Vent’anni nei quali la voce di Labranca si è sentita poco, molto meno di quanto sarebbe stato giusto (per lui) e salutare (per noi). I suoi libri successivi sono stati pubblicati da piccoli editori; gli ultimi se li è pubblicati da solo. Sono quasi tutti bellissimi: sia quelli in cui continua a riflettere sulla venefica atmosfera culturale che si respira in Italia (“Neoproletariato. La sconfitta del popolo e il trionfo dell’eleghanzia”. del 2002; “Vraghinaroda”, appena uscito); sia quelli in cui parla della sua vita, con un’intensità, un acume e una qualità di scrittura che hanno pochi eguali nel panorama della prosa contemporanea (“78.08”, lo splendido, accorante memoir “Il piccolo isolazionista”); sia quelli in cui usa la sua intelligenza per raccontare le vite degli altri, come il romanzo “Haiducii”, che è un libro pieno di sana commozione e di allegria, e che mi ha fatto capire come vivono e cosa pensano gli immigrati rumeni meglio di qualsiasi documentario o saggio, e – come per un riflesso della stupenda umanità di Labranca – me li ha resi amici. Oltre a questi libri, per campare, in questi vent’anni Labranca ha dovuto scriverne parecchi altri “servili” dedicati alle star del cinema, della Tv e della canzone (Michael Jackson, Pietro Taricone, Renato Zero, i Coldplay), e ha fatto l’autore radiofonico e televisivo.

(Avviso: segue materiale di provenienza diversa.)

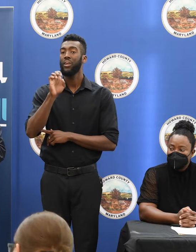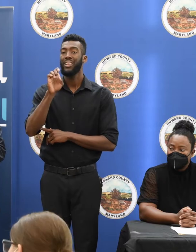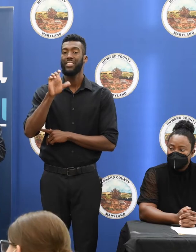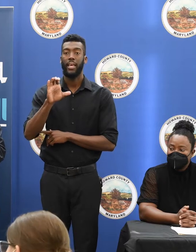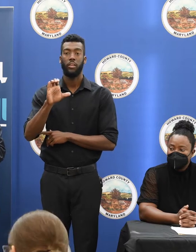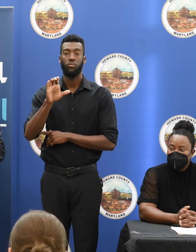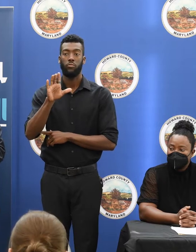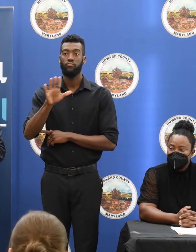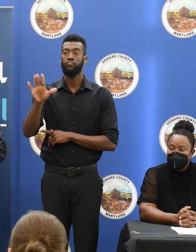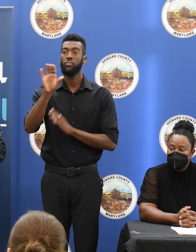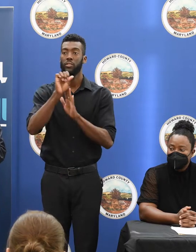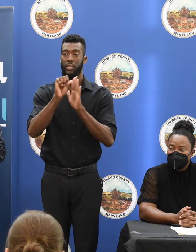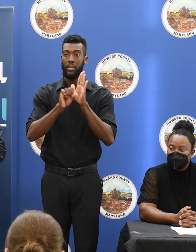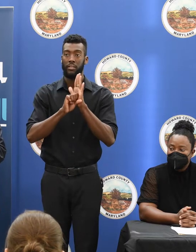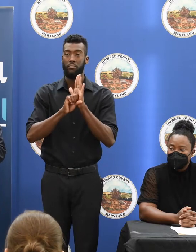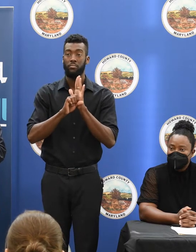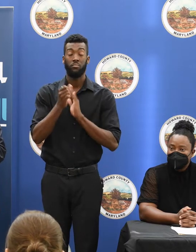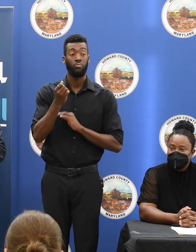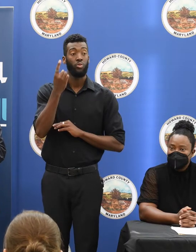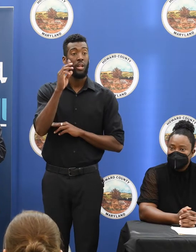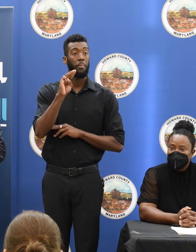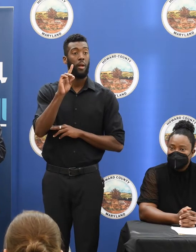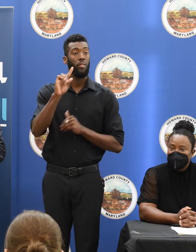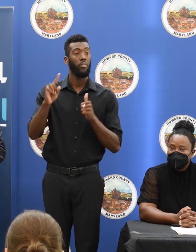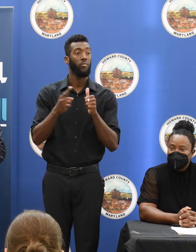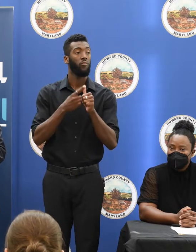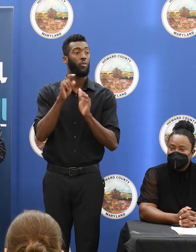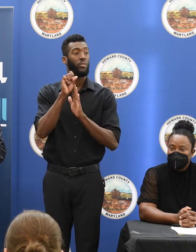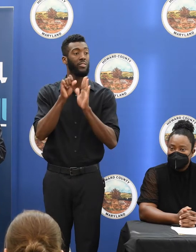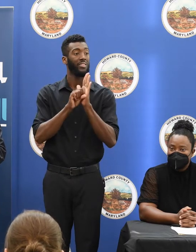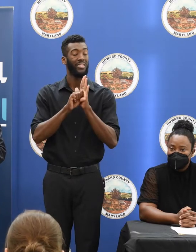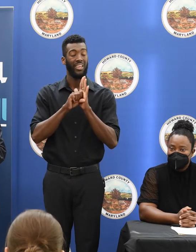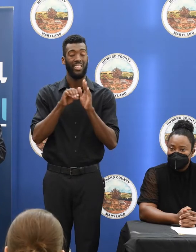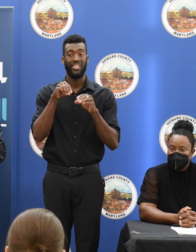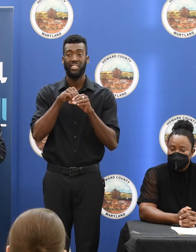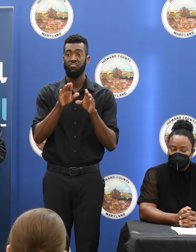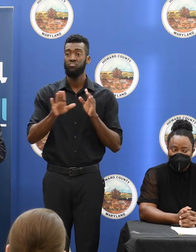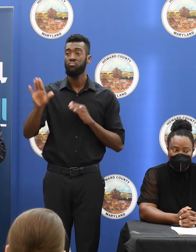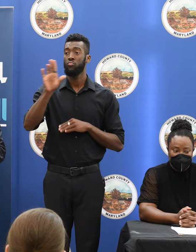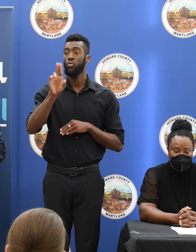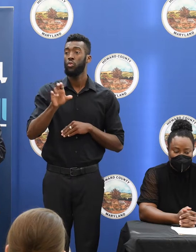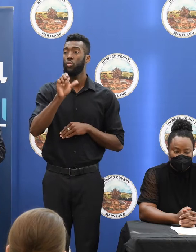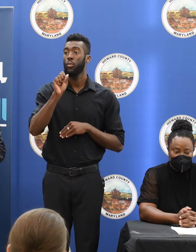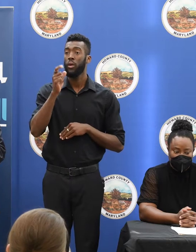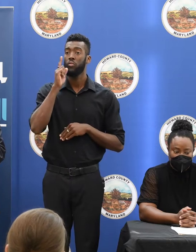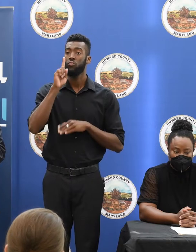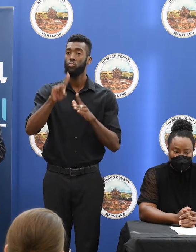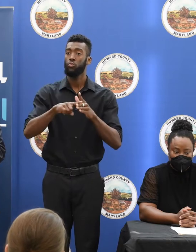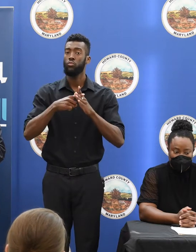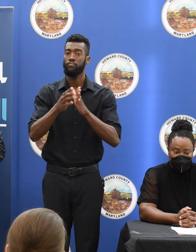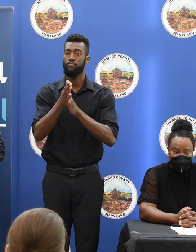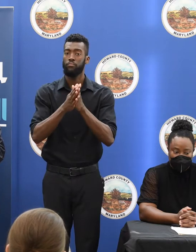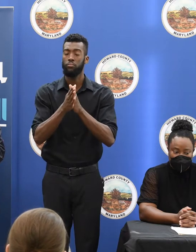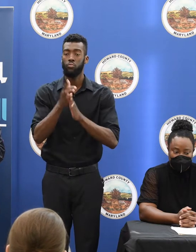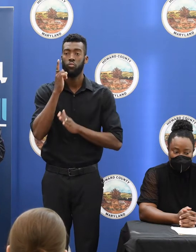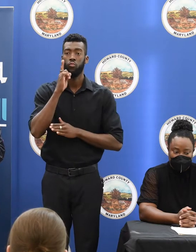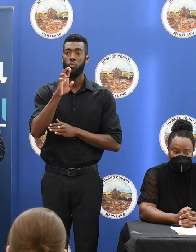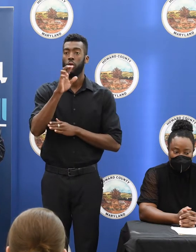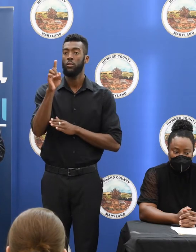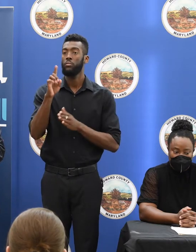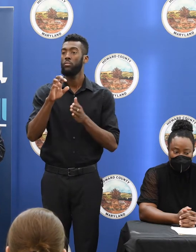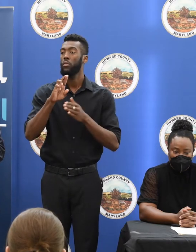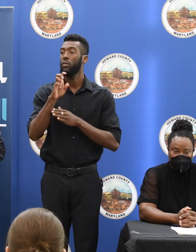the first state in the nation to enact in 2019 a prescription drug affordability board authorized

Non l’ho mai incontrato, ma dai suoi libri, dalle interviste e da quello che si sente in giro si capisce che doveva avere un carattere difficile, refrattario ai compromessi, censorio. Non credo fosse capace di dissimulare il suo disprezzo per il mondo para-culturale della Tv e dei giornali da cui dipendeva buona parte dei suoi introiti: sugli abitanti di quel mondo ha scritto alcune delle sue pagine più amare e divertenti, pagine su cui non potrà non riflettere chi voglia farsi un’idea del misero glamorama italiano a cavallo tra i due millenni.
Questo cattivo carattere («una persona gentile, sensibile, ingenua e totalmente inabile al cinismo», così lo ricordava ieri lo storico del cinema Giacomo Manzoli: e tale può essere purtroppo – nell’Italia come è – la definizione di un cattivo carattere), questa vocazione all’isolamento, non giustifica in alcun modo, dato il suo talento, l’ostracismo che la cultura (cioè la Cultura) italiana gli ha inflitto. Ma non si sottovaluta mai abbastanza l’establishment culturale di questo Paese. Che un uomo simile fosse quasi costretto al silenzio, e all’autopubblicazione, mentre le pagine dei giornali e gli scaffali delle librerie tracimano delle opinioni dei cretini, è una cosa che lascia senza parole. Vedo che nei ricordi in rete lo si incasella nella categoria del “trash” o dei “cannibali”, ma sono etichette del tutto inadeguate: chi leggerà o rileggerà i suoi libri vedrà che Labranca è stato un grande scrittore, irriducibile alle categorie e alle etichette, e soprattutto uno degli italiani più intelligenti della nostra epoca.